On the Heath, I can hear the telltale frantic whistle before I catch sight of its owner or the unruly dog she is attempting to call back.
Looking down at my own dogs walking happily by my side I feel a reasonably firm sense of certainty that they would come back if I called them but it hasn’t always been like that.
I can see the delinquent hound now, running at full tilt with another dog’s toy firmly in the grip of her jaws.
More frantic whistling.
A man with an obedient collie I see most mornings pass.
“That’s a highly trained dog you know,” he says, nodding towards the chaos with a smile.
Last week, during a brief conversation with the wayward pooch’s owner she said,
“I feel like a failure. She’s my first dog.”

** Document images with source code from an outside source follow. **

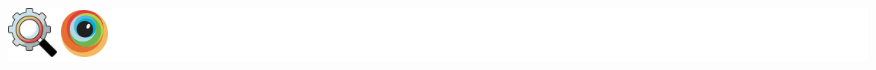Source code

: <img width="5.7%" title="Appium inspector" src="images/logo/appium_inspector.svg">
<img width="5.5%" title="Browserstack" src="images/logo/Browserstack.svg">
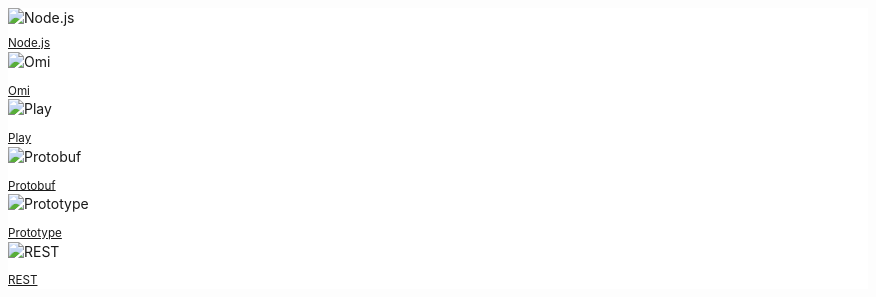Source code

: <td align='center'>
  <img width='36' height='36' src='https://img.stackshare.io/service/1011/n1JRsFeB_400x400.png' alt='Node.js'>
  <br>
  <sub><a href="http://nodejs.org/">Node.js</a></sub>
  <br>
  <sub></sub>
</td>

<td align='center'>
  <img width='36' height='36' src='https://img.stackshare.io/service/9702/omi-logo.png' alt='Omi'>
  <br>
  <sub><a href="https://github.com/Tencent/omi">Omi</a></sub>
  <br>
  <sub></sub>
</td>

</tr>
<tr>
  <td align='center'>
  <img width='36' height='36' src='https://img.stackshare.io/service/1013/HqN22PuY.png' alt='Play'>
  <br>
  <sub><a href="http://www.playframework.com/">Play</a></sub>
  <br>
  <sub></sub>
</td>

<td align='center'>
  <img width='36' height='36' src='https://img.stackshare.io/service/4393/ma2jqJKH_400x400.png' alt='Protobuf'>
  <br>
  <sub><a href="https://developers.google.com/protocol-buffers/">Protobuf</a></sub>
  <br>
  <sub></sub>
</td>

<td align='center'>
  <img width='36' height='36' src='https://img.stackshare.io/service/3597/o_bigger_400x400.png' alt='Prototype'>
  <br>
  <sub><a href="http://prototypejs.org/">Prototype</a></sub>
  <br>
  <sub></sub>
</td>

<td align='center'>
  <img width='36' height='36' src='https://img.stackshare.io/service/2969/0Zflj6Y__400x400.jpg' alt='REST'>
  <br>
  <sub><a href="https://en.wikipedia.org/wiki/Representational_state_transfer">REST</a></sub>
  <br>
  <sub></sub>
</td>
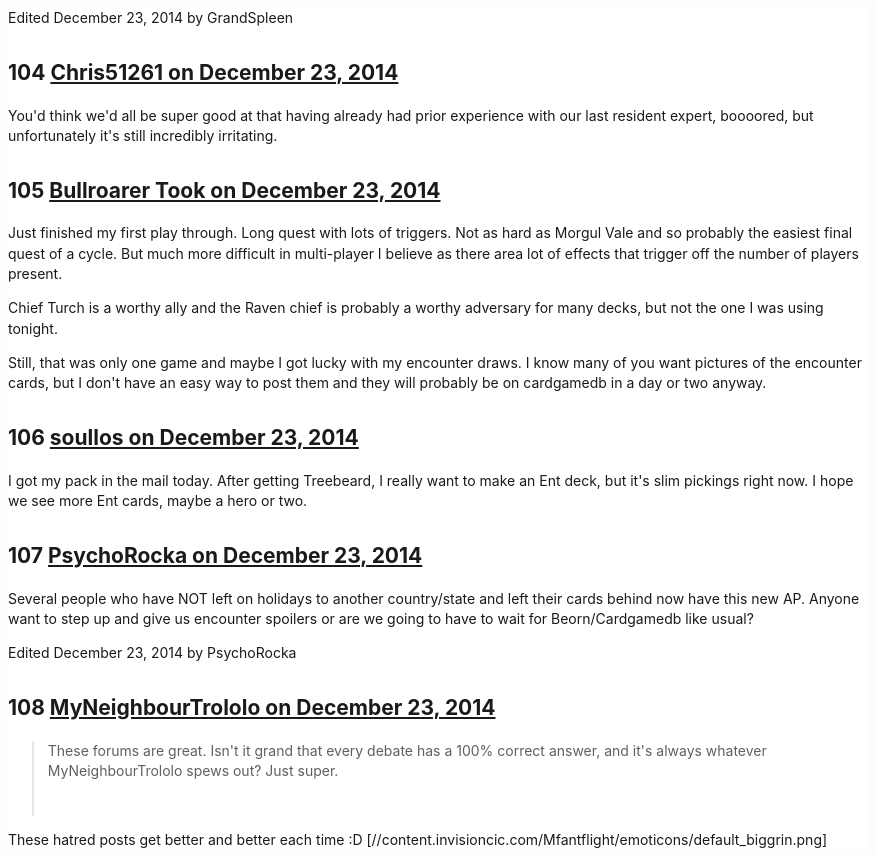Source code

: Edited December 23, 2014 by GrandSpleen

## 104 [Chris51261 on December 23, 2014](https://community.fantasyflightgames.com/topic/129597-antlered-crown-player-card-spoilers-inside/?do=findComment&comment=1378077)

You'd think we'd all be super good at that having already had prior experience with our last resident expert, boooored, but unfortunately it's still incredibly irritating.

## 105 [Bullroarer Took on December 23, 2014](https://community.fantasyflightgames.com/topic/129597-antlered-crown-player-card-spoilers-inside/?do=findComment&comment=1378118)

Just finished my first play through. Long quest with lots of triggers. Not as hard as Morgul Vale and so probably the easiest final quest of a cycle. But much more difficult in multi-player I believe as there area lot of effects that trigger off the number of players present.

Chief Turch is a worthy ally and the Raven chief is probably a worthy adversary for many decks, but not the one I was using tonight.

Still, that was only one game and maybe I got lucky with my encounter draws. I know many of you want pictures of the encounter cards, but I don't have an easy way to post them and they will probably be on cardgamedb in a day or two anyway.

## 106 [soullos on December 23, 2014](https://community.fantasyflightgames.com/topic/129597-antlered-crown-player-card-spoilers-inside/?do=findComment&comment=1378131)

I got my pack in the mail today. After getting Treebeard, I really want to make an Ent deck, but it's slim pickings right now. I hope we see more Ent cards, maybe a hero or two.

## 107 [PsychoRocka on December 23, 2014](https://community.fantasyflightgames.com/topic/129597-antlered-crown-player-card-spoilers-inside/?do=findComment&comment=1378157)

Several people who have NOT left on holidays to another country/state and left their cards behind now have this new AP. Anyone want to step up and give us encounter spoilers or are we going to have to wait for Beorn/Cardgamedb like usual?

Edited December 23, 2014 by PsychoRocka

## 108 [MyNeighbourTrololo on December 23, 2014](https://community.fantasyflightgames.com/topic/129597-antlered-crown-player-card-spoilers-inside/?do=findComment&comment=1378198)

> These forums are great. Isn't it grand that every debate has a 100% correct answer, and it's always whatever MyNeighbourTrololo spews out? Just super.
> 
>  

These hatred posts get better and better each time :D [//content.invisioncic.com/Mfantflight/emoticons/default_biggrin.png]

“I’ve been there,” I thought to myself remembering times on that very patch of ground many years ago when my own first rescue would chase postmen down, stop traffic by wandering into the road on the busy roundabout, having given me the slip, and then make his own way home to be found sitting on the step just when I had given up hope of ever seeing him again.
It’s easy to feel like a failure when you’re in the midst of something and finding the success that was there all along only seems to appear sometime afterwards.
Later that day a question came from a client who, having switched careers and taken a lower-paid job as a result, is struggling to make ends meet.
She feels isolated, left behind and a failure.
I tell her the story of a younger me in 1990 trying to choose between going travelling across the USA or buying a house.
I like to think it was pragmatism that made me choose the latter but it was more likely fear. Anyway, I bought at my absolute limit and less than a year later “Black Wednesday” struck and I had no money for anything.
The fire in the living room, my only source of heating, was capped off by the gas company that winter because it was leaking. We went to bed in our coats until the spring.
When it all got too much I’d travel home to my mum for food and I often felt like a failure.
But failure is a state of mind.
Renowned for my lack of DIY skills I will always be looking for the part that went wrong rather than the bits I got right.
My late father-in-law, on the other hand, could make anything from whatever he found in a skip and probably never contemplated failure whatever the state of the finished job.
I will add one caveat. The day he put up a fence for us and drank two litres of strong cider causing him to stagger into the final fence panel which gave way under his heft and left him amongst the peonies in next doors flower beds.
But he would have pointed to the nine panels he erected perfectly rather than the splintered one that lay beneath him, and who is to say that’s not an accurate reflection of the truth?
When I next see the lady with the whistle I’ll remind her that she rescued a street dog who would, at best, still be living in a cage if it wasn’t for her.
While I’m at it, I’ll try to remind myself that forgetting to save the first draft of this post I wrote yesterday and having to begin the whole thing from scratch was not really a failure because, like the whistling woman, I didn’t give up.